__Dataset content__
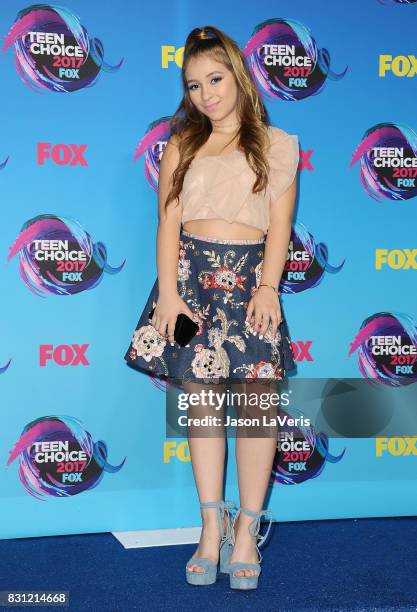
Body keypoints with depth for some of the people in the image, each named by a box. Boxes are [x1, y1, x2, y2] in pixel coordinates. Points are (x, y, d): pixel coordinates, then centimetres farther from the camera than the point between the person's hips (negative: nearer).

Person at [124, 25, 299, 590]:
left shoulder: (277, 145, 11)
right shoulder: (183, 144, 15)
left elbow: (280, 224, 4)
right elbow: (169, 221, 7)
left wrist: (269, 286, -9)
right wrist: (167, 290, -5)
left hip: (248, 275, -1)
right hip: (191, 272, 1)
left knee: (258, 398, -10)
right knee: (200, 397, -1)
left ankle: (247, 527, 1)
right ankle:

__Your assignment__
Which lines above contain the word "left"? Pull out each one and copy it in full, counting only matches with the same case.

__Expected answer__
left shoulder: (277, 145, 11)
left elbow: (280, 224, 4)
left wrist: (269, 286, -9)
left hip: (248, 275, -1)
left knee: (258, 398, -10)
left ankle: (247, 527, 1)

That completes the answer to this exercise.